#### [WORK ORDER]
Extract, word for word, everything from the start of the records down to the line containing "POD ZAMÓWIENIE.", including that line. Leave the pictures out of your answer.

#### [Saved data entries]
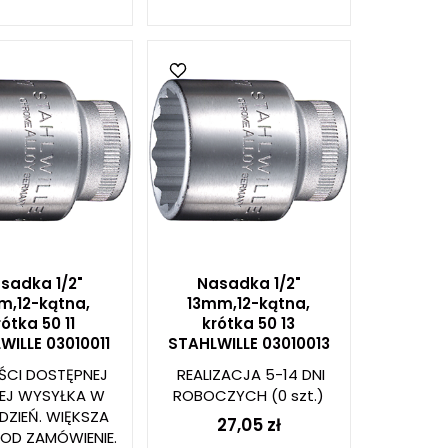
sadka 1/2"
Nasadka 1/2"
m,12-kątna,
13mm,12-kątna,
rótka 50 11
krótka 50 13
WILLE 03010011
STAHLWILLE 03010013
ŚCI DOSTĘPNEJ
REALIZACJA 5-14 DNI
ŻEJ WYSYŁKA W
ROBOCZYCH
(0 szt.)
DZIEŃ. WIĘKSZA
27,05 zł
POD ZAMÓWIENIE.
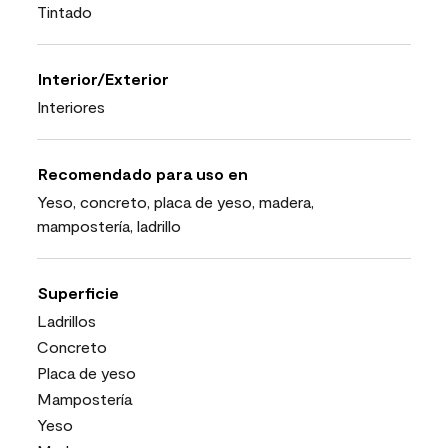
Tintado
Interior/Exterior
Interiores
Recomendado para uso en
Yeso, concreto, placa de yeso, madera,
mampostería, ladrillo
Superficie
Ladrillos
Concreto
Placa de yeso
Mampostería
Yeso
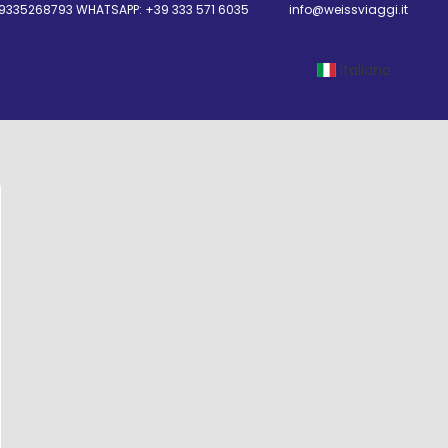
9335268793 WHATSAPP: +39 333 571 6035
info@weissviaggi.it
Italiano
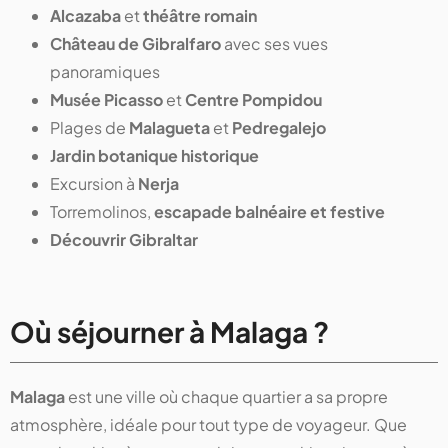
Alcazaba
et
théâtre romain
Château de Gibralfaro
avec ses vues
panoramiques
Musée Picasso
et
Centre Pompidou
Plages de
Malagueta
et
Pedregalejo
Jardin botanique historique
Excursion à
Nerja
Torremolinos,
escapade balnéaire et festive
Découvrir Gibraltar
Où séjourner à
Malaga
?
Malaga
est une ville où chaque quartier a sa propre
atmosphère, idéale pour tout type de voyageur. Que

#### [REPLY TO THE EXERCISE]
sadka 1/2"
Nasadka 1/2"
m,12-kątna,
13mm,12-kątna,
rótka 50 11
krótka 50 13
WILLE 03010011
STAHLWILLE 03010013
ŚCI DOSTĘPNEJ
REALIZACJA 5-14 DNI
ŻEJ WYSYŁKA W
ROBOCZYCH
(0 szt.)
DZIEŃ. WIĘKSZA
27,05 zł
POD ZAMÓWIENIE.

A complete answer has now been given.